Conservation begins on the land. As the craft malt space continues to make inroads with beer, many of the farmers are showcasing their sustainability efforts. This helps drive deeper connections with clients and customers and shows what small batch farming can really do when it comes to meaningful growth.
ProBrewer contributor John Holl spoke with several farmers about their sustainability efforts and what they are doing to foster the growth of craft malts while being good to Mother Earth.
5th generation farmer and head maltster for Rabbit Hill Farms and Malthouse
Shiloh, New Jersey
“Shortening the food chain and reducing food miles is one of the quickest ways to make an ingredient choice more sustainable. So, of course, choosing a malthouse which is sourcing local grains and is located close to a brewery will have an impact on that brewery’s carbon footprint. In a broader sense, craft malt brings diversity to the malt supply chain.
Craft maltsters can connect brewers directly to farmers and help to inform purchasing decisions through connection and conversation.
Agriculture and agronomic practices vary by climate and region – the most sustainable approach in one area may not be the best choice in another. One of the things that is special about craft malt is the opportunity that it creates for learning about the producers at each level of the supply chain and their production techniques.
Craft Malt has also helped to begin the creation of a more resilient barley supply by diversifying the locations where barley is grown.”
Maltster and Sales at Red Shed Malting
“In our region, just getting more farmers to grow barley improves sustainability as it extends crop rotations. Acres are dominated by canola and wheat. In other regions of Canada and the United States it would be a similar story but corn & soy.

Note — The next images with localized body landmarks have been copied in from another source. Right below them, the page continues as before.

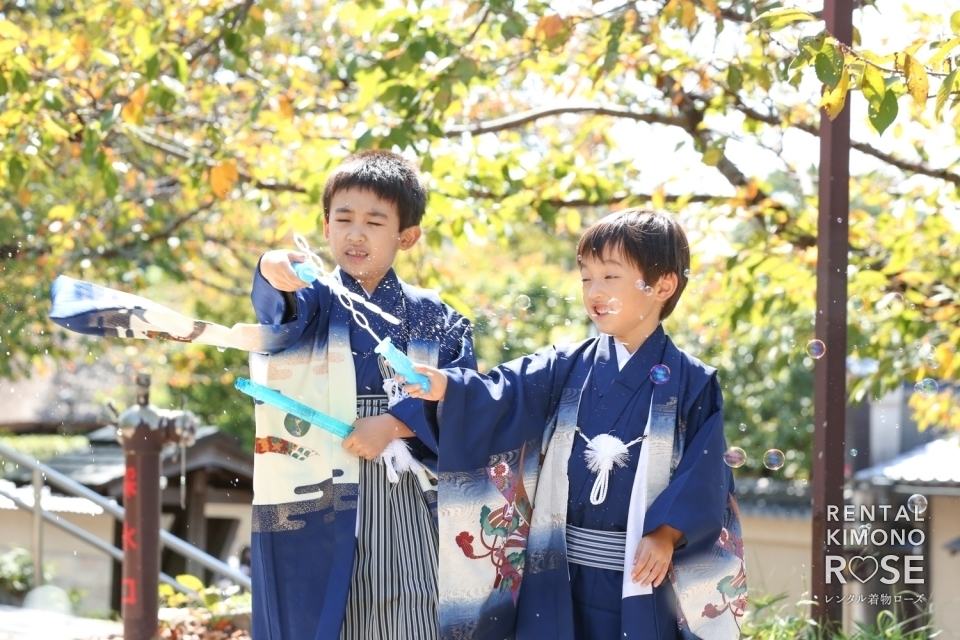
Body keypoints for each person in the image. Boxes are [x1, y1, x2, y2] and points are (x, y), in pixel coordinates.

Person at [406, 209, 746, 640]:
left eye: (610, 277)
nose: (594, 292)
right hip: (557, 567)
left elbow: (705, 474)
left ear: (662, 285)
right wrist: (450, 389)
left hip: (641, 574)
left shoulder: (694, 382)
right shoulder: (564, 366)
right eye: (586, 278)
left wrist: (667, 533)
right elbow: (501, 393)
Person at [249, 149, 476, 640]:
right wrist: (270, 268)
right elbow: (274, 312)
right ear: (325, 228)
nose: (356, 233)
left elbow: (463, 386)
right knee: (330, 607)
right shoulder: (310, 302)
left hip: (407, 479)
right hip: (319, 473)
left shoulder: (434, 314)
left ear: (406, 236)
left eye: (375, 221)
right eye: (343, 218)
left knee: (413, 597)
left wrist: (395, 423)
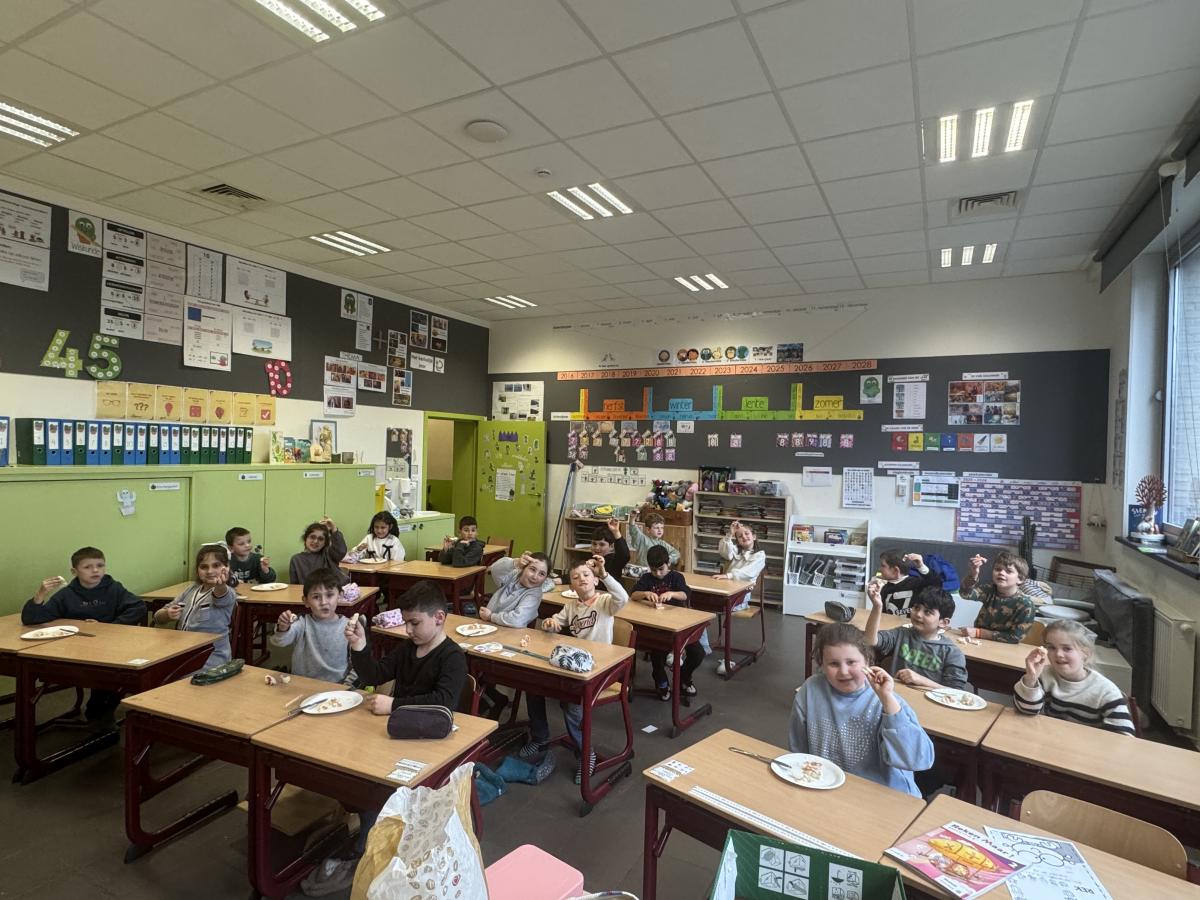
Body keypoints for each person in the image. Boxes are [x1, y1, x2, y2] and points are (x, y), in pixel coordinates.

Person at [309, 583, 467, 898]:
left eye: (414, 623)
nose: (408, 630)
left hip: (429, 740)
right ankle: (371, 828)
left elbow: (444, 702)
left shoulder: (452, 657)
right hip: (399, 732)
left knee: (377, 782)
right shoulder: (409, 649)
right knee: (356, 769)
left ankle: (375, 838)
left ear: (439, 617)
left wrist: (394, 705)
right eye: (406, 622)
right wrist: (359, 646)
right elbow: (374, 675)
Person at [789, 623, 934, 797]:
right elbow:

The more crops in the rotation the better as it breaks the cycle of disease and can help with nitrogen (in the case of adding pulses to the rotation). For Red Shed Malting / Hamill Farms, since starting the malt house we’ve added peas, occasionally grow oats, and this fall we are planting our first rye crop.
Fall planted Rye crops can be a challenge to grow in our area as we have a short window between harvesting our spring crops and when the first overnight frost occurs.
But the benefits of rye are numerous.
Great to have roots in the ground for a longer portion of the year. Plus, in the spring the rye will be able to outcompete almost all weeds, so it doesn’t require much for additional inputs.
We also work closely with breeding programs and industry to try and use varieties that yield more, so use less land to get the same amount of grain.
I was on a round table discussion about breaking variety lock-in challenges: Metcalfe and Copeland have dominated acres here for a couple decades, new varieties offer higher yield (more beers per acre!), but Canada’s export customers are resistant to change. We’ve been included on tours hosted by CMBTC that brought international barley buyers to look at fields with the new varieties of barley and see samples of it malted.
This, along with plenty of effort from many supply chain members, has helped.
Copeland and Metcalfe acres are starting to decline. Improving yields of malt barley is important to keep the economics encouraging farmers to grow malt barley as its constantly in completion with other cash crops, but also in competition with growing feed barley. At red shed, our small batch size has allowed us first crack at some of the new varieties and we’ve been able to get them into the hands of commercial brewers (and an exceptionally talented home brewer) who provide important feedback sooner than if the industry had to wait until there was enough supply to do a batch at one of the large, foreign owned malt houses.
In the malt house, reducing water consumption is something we look at. With our recent expansion we have added the ability to recirculate some of our wastewater to help with the transfer between the steep vessel and germination/kiln drum.
Prairie Malt in Biggar just completed a project that will allow them to go to a single wet cycle during steeping to reduce their water usage.
I think it’s worth pointing out that working with a local craft maltster reduces food (beer) miles considerably. In Red Shed and our customers cases we can grow the barley, malted it on the farm, and get it to our customers, often within a 150 km radius. This includes a fairly full lineup of specialty malts and other grains/malted grains like wheat, oats and rye. This reduces reliance on imported malts.
Lots of big food companies have made commitments to sourcing from farms using regenerative principals (which are sort of evolving from absolutes to practices on a spectrum).
Ag Canada also has some interesting maps on organic soil matter changes over the last couple decades, it shows how practices in western Canada (unfortunately not the case across the continent) have been good at improving SOM over time, a good measure of sustainability.”
Co-Founder. Communications at Root Shoot Malting
“We’ve been practicing regeneratively for the last five years, so we’re just now starting to see some of the results.
Generally speaking, we plant cover crops directly interseeded after barley and corn harvest to make sure we have a shield on our soil year-round.
We also rotationally graze cattle to help fertilize the soil and we apply organic liquids to help stimulate growth.
We’re also experimenting with deeper rooted crops (Kernza) to help keep carbon and nitrogen in the soil and Winter barley.”